Turn the data from its very first line through the line containing "Clone this repository, open", both ends included, into a numbered list, leaving out any blank lines.

=== Begin Enclosure ===

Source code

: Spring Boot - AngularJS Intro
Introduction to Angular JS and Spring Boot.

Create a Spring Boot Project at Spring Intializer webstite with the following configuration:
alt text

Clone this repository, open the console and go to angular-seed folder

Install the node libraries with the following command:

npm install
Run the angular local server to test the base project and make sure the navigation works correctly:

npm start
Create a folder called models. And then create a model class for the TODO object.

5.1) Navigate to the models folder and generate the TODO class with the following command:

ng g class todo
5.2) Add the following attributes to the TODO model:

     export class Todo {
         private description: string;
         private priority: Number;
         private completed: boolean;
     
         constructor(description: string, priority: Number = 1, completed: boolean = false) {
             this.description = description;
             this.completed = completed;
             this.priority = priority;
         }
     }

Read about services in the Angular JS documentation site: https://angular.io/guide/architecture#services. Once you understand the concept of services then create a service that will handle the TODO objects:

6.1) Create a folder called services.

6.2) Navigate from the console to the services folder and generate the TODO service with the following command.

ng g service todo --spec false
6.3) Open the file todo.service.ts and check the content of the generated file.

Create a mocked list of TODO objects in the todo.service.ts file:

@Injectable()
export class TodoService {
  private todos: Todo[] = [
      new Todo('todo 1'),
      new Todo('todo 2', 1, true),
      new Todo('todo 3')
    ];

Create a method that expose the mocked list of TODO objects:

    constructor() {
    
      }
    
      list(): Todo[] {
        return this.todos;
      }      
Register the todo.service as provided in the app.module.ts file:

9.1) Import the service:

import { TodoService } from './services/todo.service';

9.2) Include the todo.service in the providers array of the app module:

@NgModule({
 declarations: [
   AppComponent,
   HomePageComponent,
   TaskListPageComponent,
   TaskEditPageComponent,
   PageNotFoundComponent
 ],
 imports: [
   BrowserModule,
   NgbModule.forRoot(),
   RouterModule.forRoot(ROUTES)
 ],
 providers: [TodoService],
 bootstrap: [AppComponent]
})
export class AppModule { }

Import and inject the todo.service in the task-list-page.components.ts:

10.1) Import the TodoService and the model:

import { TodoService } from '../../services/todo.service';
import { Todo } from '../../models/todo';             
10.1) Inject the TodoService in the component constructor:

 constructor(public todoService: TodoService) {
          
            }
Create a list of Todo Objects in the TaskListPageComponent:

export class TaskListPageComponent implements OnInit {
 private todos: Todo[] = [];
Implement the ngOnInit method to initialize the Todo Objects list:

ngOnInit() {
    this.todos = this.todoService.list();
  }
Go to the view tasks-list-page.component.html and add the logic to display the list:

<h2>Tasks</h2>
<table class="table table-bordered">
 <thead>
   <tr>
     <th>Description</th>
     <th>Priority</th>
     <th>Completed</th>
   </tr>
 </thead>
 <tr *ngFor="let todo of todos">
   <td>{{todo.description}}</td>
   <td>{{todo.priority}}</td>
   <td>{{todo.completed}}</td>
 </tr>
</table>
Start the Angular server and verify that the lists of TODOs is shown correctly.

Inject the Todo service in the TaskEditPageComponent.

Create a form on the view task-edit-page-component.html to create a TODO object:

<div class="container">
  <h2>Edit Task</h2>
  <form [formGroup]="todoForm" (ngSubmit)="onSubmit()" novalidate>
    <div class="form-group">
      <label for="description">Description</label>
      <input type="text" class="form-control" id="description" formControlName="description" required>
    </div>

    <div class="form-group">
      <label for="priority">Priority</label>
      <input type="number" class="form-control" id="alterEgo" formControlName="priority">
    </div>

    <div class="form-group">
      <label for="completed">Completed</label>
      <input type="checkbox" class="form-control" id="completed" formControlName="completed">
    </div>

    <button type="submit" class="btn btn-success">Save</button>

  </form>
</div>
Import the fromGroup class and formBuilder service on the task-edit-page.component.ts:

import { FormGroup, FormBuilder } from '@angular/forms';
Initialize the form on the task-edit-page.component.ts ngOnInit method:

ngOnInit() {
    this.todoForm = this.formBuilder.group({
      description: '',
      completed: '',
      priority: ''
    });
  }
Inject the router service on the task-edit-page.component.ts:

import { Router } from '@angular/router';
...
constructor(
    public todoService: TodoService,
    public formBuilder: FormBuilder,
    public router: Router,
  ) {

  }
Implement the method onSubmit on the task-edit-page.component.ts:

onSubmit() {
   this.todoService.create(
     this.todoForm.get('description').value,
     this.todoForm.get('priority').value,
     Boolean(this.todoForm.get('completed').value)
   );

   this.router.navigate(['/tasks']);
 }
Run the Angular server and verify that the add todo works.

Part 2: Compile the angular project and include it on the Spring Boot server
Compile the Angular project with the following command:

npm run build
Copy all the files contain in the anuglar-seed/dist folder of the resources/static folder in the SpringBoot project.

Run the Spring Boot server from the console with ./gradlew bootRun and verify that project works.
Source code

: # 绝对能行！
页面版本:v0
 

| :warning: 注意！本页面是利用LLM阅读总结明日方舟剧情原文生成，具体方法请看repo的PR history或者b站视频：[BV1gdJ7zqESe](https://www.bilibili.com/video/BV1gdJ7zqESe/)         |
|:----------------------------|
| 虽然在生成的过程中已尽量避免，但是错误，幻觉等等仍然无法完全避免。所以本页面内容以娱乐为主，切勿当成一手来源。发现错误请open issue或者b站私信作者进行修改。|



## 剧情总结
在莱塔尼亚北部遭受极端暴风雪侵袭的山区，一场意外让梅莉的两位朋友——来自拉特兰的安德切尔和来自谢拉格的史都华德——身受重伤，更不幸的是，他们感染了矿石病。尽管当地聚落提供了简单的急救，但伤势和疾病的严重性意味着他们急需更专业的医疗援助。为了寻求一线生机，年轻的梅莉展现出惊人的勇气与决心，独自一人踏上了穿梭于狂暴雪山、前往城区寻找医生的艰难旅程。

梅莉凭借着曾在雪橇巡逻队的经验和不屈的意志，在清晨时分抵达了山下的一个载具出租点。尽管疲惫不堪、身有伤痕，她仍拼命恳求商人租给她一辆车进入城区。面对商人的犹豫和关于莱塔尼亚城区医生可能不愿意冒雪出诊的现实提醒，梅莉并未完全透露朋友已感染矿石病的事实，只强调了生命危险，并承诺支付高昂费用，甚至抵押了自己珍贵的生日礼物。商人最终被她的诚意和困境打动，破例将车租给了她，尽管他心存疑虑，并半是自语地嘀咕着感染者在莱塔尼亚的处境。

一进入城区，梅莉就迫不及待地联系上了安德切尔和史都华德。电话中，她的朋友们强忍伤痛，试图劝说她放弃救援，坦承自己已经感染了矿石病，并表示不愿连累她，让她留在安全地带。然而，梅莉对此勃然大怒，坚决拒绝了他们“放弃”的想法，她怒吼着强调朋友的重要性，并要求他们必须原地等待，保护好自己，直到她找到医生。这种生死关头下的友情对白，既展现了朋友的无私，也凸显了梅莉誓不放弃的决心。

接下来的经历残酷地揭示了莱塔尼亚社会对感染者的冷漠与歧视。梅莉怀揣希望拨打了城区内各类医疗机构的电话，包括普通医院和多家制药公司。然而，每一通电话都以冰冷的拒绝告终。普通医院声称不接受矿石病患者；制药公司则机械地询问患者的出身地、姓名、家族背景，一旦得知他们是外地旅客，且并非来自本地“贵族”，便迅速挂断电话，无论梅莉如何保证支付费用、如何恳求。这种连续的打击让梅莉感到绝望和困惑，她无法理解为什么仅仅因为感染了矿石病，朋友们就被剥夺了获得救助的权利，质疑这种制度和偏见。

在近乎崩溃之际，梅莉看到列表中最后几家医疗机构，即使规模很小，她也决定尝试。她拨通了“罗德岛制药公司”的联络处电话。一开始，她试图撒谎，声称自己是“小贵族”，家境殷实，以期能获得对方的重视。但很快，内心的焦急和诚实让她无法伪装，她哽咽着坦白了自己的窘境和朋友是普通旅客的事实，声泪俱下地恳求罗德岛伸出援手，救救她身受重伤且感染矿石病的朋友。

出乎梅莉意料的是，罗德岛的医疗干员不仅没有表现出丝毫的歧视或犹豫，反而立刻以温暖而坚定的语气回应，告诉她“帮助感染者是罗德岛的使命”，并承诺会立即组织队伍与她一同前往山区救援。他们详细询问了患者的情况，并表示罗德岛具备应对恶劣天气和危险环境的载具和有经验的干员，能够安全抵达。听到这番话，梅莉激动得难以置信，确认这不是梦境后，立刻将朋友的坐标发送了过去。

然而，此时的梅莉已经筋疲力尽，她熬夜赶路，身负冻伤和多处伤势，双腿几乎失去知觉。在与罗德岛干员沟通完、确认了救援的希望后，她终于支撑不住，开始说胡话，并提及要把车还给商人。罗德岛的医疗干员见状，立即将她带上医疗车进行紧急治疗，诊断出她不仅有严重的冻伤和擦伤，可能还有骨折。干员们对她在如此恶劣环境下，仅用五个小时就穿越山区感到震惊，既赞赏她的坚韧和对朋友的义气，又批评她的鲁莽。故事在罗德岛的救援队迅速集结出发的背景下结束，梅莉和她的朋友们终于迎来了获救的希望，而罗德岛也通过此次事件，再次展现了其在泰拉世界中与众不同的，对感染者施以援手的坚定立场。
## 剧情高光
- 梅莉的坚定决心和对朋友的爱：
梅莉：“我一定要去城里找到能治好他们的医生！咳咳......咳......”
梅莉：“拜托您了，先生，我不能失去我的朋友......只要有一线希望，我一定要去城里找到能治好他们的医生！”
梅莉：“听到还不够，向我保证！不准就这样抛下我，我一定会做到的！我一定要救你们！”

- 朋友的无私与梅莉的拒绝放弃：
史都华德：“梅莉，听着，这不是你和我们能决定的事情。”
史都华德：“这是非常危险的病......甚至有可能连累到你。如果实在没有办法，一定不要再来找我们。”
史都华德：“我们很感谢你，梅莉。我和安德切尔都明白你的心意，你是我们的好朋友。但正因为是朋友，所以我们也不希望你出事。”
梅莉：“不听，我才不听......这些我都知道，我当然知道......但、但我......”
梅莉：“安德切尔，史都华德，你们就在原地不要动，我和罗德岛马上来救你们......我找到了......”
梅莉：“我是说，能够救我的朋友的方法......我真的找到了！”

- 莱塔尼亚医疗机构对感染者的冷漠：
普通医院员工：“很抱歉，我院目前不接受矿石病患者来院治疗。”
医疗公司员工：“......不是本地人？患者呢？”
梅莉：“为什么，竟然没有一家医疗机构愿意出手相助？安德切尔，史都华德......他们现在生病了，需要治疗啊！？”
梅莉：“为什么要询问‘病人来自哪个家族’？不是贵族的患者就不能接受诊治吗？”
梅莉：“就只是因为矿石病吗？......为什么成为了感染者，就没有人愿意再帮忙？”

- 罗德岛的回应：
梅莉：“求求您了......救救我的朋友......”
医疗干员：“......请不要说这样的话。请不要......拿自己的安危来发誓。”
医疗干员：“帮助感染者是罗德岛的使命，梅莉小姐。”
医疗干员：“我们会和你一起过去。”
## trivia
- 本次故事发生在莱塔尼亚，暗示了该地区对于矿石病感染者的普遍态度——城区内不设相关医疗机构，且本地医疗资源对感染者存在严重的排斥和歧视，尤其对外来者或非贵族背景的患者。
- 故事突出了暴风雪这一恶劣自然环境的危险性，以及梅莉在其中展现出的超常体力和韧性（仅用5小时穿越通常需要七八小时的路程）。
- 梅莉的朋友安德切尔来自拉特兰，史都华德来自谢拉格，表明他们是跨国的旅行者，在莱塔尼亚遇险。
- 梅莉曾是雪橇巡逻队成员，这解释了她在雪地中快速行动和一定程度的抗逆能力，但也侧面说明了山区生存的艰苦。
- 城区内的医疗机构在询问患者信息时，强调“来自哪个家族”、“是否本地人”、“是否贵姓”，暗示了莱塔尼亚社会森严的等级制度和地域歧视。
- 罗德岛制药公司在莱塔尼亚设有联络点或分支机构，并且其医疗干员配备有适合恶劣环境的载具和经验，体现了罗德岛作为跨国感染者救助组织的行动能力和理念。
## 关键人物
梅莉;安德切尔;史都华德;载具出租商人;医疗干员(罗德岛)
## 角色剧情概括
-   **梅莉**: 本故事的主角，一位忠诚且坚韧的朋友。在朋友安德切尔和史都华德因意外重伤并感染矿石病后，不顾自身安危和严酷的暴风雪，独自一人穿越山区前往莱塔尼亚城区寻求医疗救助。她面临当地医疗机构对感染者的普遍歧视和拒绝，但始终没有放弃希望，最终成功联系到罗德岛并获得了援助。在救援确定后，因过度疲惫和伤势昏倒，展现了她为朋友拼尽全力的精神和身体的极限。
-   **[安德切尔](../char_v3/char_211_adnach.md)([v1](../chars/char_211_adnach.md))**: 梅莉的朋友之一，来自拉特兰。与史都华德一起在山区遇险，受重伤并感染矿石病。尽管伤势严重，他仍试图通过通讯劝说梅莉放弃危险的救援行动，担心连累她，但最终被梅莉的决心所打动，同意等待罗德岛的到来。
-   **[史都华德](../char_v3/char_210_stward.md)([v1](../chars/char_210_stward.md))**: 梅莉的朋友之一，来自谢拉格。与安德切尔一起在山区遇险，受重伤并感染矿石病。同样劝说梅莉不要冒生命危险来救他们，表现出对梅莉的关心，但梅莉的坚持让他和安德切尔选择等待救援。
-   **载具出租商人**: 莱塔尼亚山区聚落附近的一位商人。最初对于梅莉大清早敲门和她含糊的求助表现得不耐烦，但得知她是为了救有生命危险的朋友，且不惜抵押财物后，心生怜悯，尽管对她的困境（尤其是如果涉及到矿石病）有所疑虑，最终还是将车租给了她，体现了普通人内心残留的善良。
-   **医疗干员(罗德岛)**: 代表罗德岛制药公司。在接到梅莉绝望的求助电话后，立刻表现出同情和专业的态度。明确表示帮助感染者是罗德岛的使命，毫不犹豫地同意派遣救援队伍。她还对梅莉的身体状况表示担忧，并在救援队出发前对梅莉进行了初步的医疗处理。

=== End Enclosure ===

> **Solution to this problem**:
1. Source code
2. : Spring Boot - AngularJS Intro
3. Introduction to Angular JS and Spring Boot.
4. Create a Spring Boot Project at Spring Intializer webstite with the following configuration:
5. alt text
6. Clone this repository, open the console and go to angular-seed folder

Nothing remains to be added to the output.